I have a massive flat text file with ~4M records that I would like to read into MySQL using Ruby/Rails, Python, or any other method.

The flat file is roughly this format:
business_name,address,city,state,zip,employee_name

If there are multiple employees at the business, there will be one row for each employee with the business name, address, etc. repeated.

I'd like to read this in to two tables structured with the employees table having a foreign key like so:

businesses (id int, name varchar, address varchar, city varchar, etc.)
employees (id int, name varchar, business_id int)

How do I go about efficiently reading this file in so that the employees/businesses are created and referenced as needed?

Note: it is NOT safe to assume that the file is sorted.

I've tried reading the file into SQL first and then using SQL to get a unique list of business_name/address/city/state combinations that I could then insert into the businesses table, but my server runs out of memory. And this is only with 1/4th of the records loaded.

Best Answer

Try using LOAD DATA INFILE into an ISAM table with few or no indexes. ISAM should reduce memory consumption and get all data in there the fastest possible way. I have never run out of memory when doing this with larger data sets than yours, on pretty old servers with alot less memory than is used today.

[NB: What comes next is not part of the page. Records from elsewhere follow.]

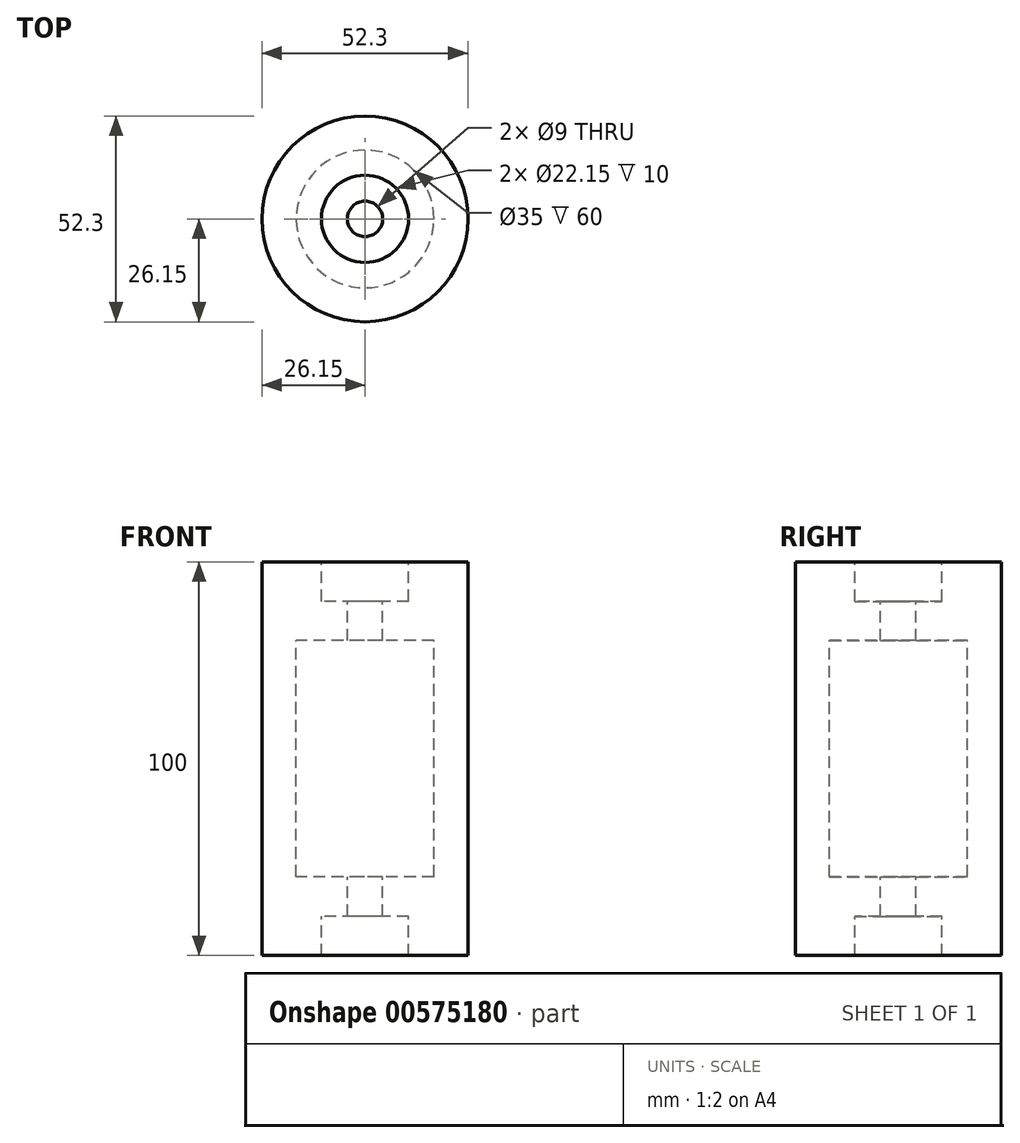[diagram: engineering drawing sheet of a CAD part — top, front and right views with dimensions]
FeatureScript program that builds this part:
annotation { "Feature Type Name" : "Feature", "Feature Type Description" : "" }
export const myFeature = defineFeature(function(context is Context, id is Id, definition is map)
    precondition{}
    {
        {
            var Q0;
            Q0=qCreatedBy(makeId("Top.planeOp"),FACE);
            var sketch = newSketch(context, id + "F0", { "sketchPlane" : qUnion([Q0])});
            skCircle(sketch, "E0", {"center": v(0, 0) * mm, "radius": 26.15 * mm});
            skSolve(sketch);
        }
        {
            var Q0;
            Q0=makeQuery(id+"F0.imprint","IMPRINT",FACE,{"disambiguationData":[TD([[makeQuery(id+"F0.imprint","IMPRINT",EDGE,{"derivedFrom":sQuery(id+"F0.wireOp",EDGE,"E0")}),1.0]])]});
            extrude(context, id + "F1", {"entities" : qUnion([Q0]), "depth" : 100 * mm, "offsetDistance" : 25 * mm});
        }
        {
            var Q0;
            Q0=makeQuery(id+"F1.opExtrude","CAP_FACE",FACE,{"disambiguationData":[OSD([sQuery(id+"F0.wireOp",EDGE,"E0")])],"isStart":false});
            var sketch = newSketch(context, id + "F2", { "sketchPlane" : qUnion([Q0])});
            skCircle(sketch, "E1", {"center": v(0, 0) * mm, "radius": 11.07 * mm});
            skSolve(sketch);
        }
        {
            var Q0;
            Q0 = qSketchRegion(id + "F2", true);
            var Q1;
            Q1=makeQuery(id+"F1.opExtrude","CAP_FACE",FACE,{"disambiguationData":[OSD([sQuery(id+"F0.wireOp",EDGE,"E0")])],"isStart":true});
            extrude(context, id + "F3", {"entities" : qUnion([Q0]), "operationType" : NewBodyOperationType.REMOVE, "endBound" : BoundingType.UP_TO_SURFACE, "oppositeDirection" : true, "depth" : 25 * mm, "endBoundEntityFace" : qUnion([Q1]), "offsetDistance" : 25 * mm});
        }
        {
            var Q0;
            Q0=makeQuery(id+"F1.opExtrude","CAP_FACE",FACE,{"disambiguationData":[OSD([sQuery(id+"F0.wireOp",EDGE,"E0")])],"isStart":false});
            cPlane(context, id + "F4", {"entities" : qUnion([Q0]), "cplaneType" : CPlaneType.OFFSET, "offset" : 10 * mm, "oppositeDirection" : true, "width" : 150 * mm, "height" : 150 * mm});
        }
        {
            var Q0;
            Q0=qCreatedBy(id+"F4.planeOp",FACE);
            var sketch = newSketch(context, id + "F5", { "sketchPlane" : qUnion([Q0])});
            skCircle(sketch, "E2", {"center": v(0, 0) * mm, "radius": 4.5 * mm});
            skCircle(sketch, "E3", {"center": v(0, 0) * mm, "radius": 11.08 * mm});
            skSolve(sketch);
        }
        {
            var Q0;
            Q0=makeQuery(id+"F5.imprint","IMPRINT",FACE,{"disambiguationData":[TD([[makeQuery(id+"F5.imprint","IMPRINT",EDGE,{"derivedFrom":sQuery(id+"F5.wireOp",EDGE,"E2")}),-1.0]])]});
            extrude(context, id + "F6", {"entities" : qUnion([Q0]), "operationType" : NewBodyOperationType.ADD, "oppositeDirection" : true, "depth" : 80 * mm, "offsetDistance" : 25 * mm});
        }
        {
            var Q0;
            Q0=qCreatedBy(id+"F4.planeOp",FACE);
            cPlane(context, id + "F7", {"entities" : qUnion([Q0]), "cplaneType" : CPlaneType.OFFSET, "offset" : 10 * mm, "oppositeDirection" : true, "width" : 150 * mm, "height" : 150 * mm});
        }
        {
            var Q0;
            Q0=qCreatedBy(id+"F7.planeOp",FACE);
            var sketch = newSketch(context, id + "F8", { "sketchPlane" : qUnion([Q0])});
            skCircle(sketch, "E4", {"center": v(0, 0) * mm, "radius": 17.5 * mm});
            skSolve(sketch);
        }
        {
            var Q0;
            Q0 = qSketchRegion(id + "F8", true);
            extrude(context, id + "F9", {"entities" : qUnion([Q0]), "operationType" : NewBodyOperationType.REMOVE, "oppositeDirection" : true, "depth" : 60 * mm, "offsetDistance" : 25 * mm});
        }
    });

Once the data is imported, use ALTER TABLE to add required indexes, in essence everything needed to uniquely identify a business (name, address, state etc). This may take some time.

Create another ISAM table having an auto increment primary key as well as all columns from the first table which are required to uniquely identify a business (e.g the ones that were indexed, but nothing related to employees). Add a UNIQUE key which includes ALL all columns in the table except the primary key.

Use REPLACE INTO to fill the second table with data from the first, and you will in the process generate unique numeric keys for all the businesses. Add the key column to the first table and UPDATE it using data from the second, which then can be dropped afterwards.

From there you should have a table where all businesses have unique, numeric and indexed keys and should easily be able to split the data into the (InnoDb) tables you require.